The New Yorker:

A progressive candidate hopes to break the coal industry’s hold on West Virginia politics.

By Dan Kaufman

On a snowy day in late January, Zach Shrewsbury, a thirty-two-year-old Marine Corps veteran, picked me up in his battered Chrysler 300, near the West Virginia state capitol. Our first stop was a gas station, where Shrewsbury bought a gallon of wiper fluid and, because his wiper hose had broken the night before, splashed it generously over his snow- and dirt-covered windshield. I asked where we were headed. Shrewsbury, who is bald with a full red beard, wore a camo baseball cap and a heavy red flannel shirt. He held up his right hand and gave the dashboard the finger. “You know, every West Virginian carries a map of the state with them at all times,” he said, laughing. The middle finger is the northern panhandle, the protruding thumb the eastern one. We would be crisscrossing the bottom of his hand.
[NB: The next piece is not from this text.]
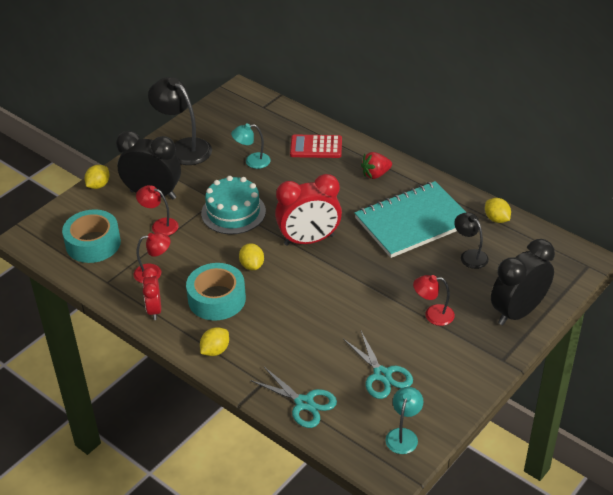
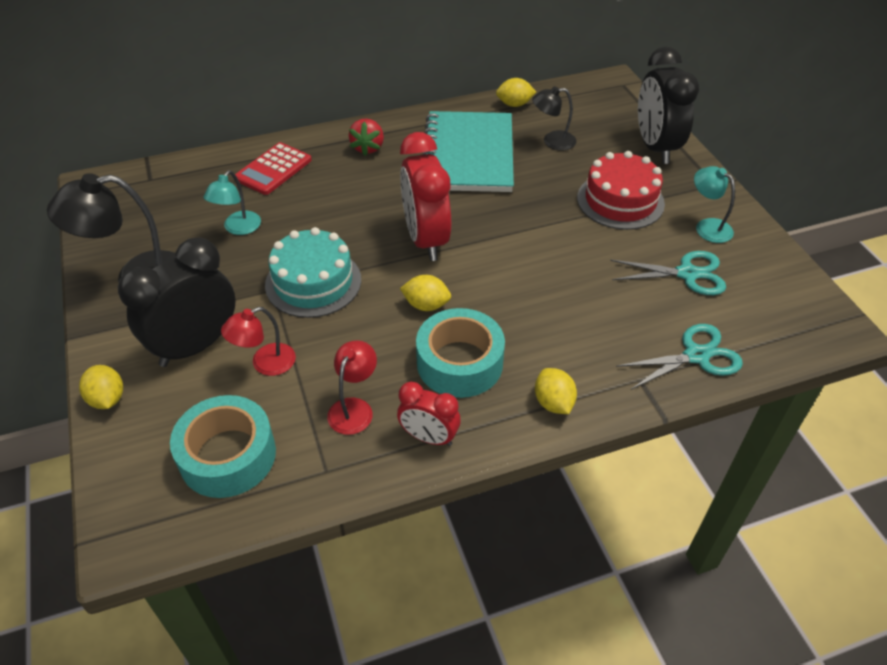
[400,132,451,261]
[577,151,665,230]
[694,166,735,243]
Three months earlier, Shrewsbury had announced a bid for the U.S. Senate while standing in front of the Jefferson County courthouse, in Charles Town. This was where John Brown, the Kansas abolitionist, had been sentenced to death for his raid on Harpers Ferry. “Why am I honoring John Brown?” Shrewsbury asked a few dozen supporters. “We need a leader who will not waver in the face of these powers that keep the boot on our neck.” A few weeks later, his presumptive opponent in the Democratic primary, Joe Manchin, West Virginia’s senior senator, announced that he would not be seeking reëlection. Shrewsbury heard the news as he was driving through an abandoned coal town, and he pulled over to shoot a short video. “That puts me in a prime position,” he said. “I am of the working class. I am from our home. And I will fight for the everyday West Virginian.” During the next twenty-four hours, small donations began pouring in and his video was viewed as far away as France.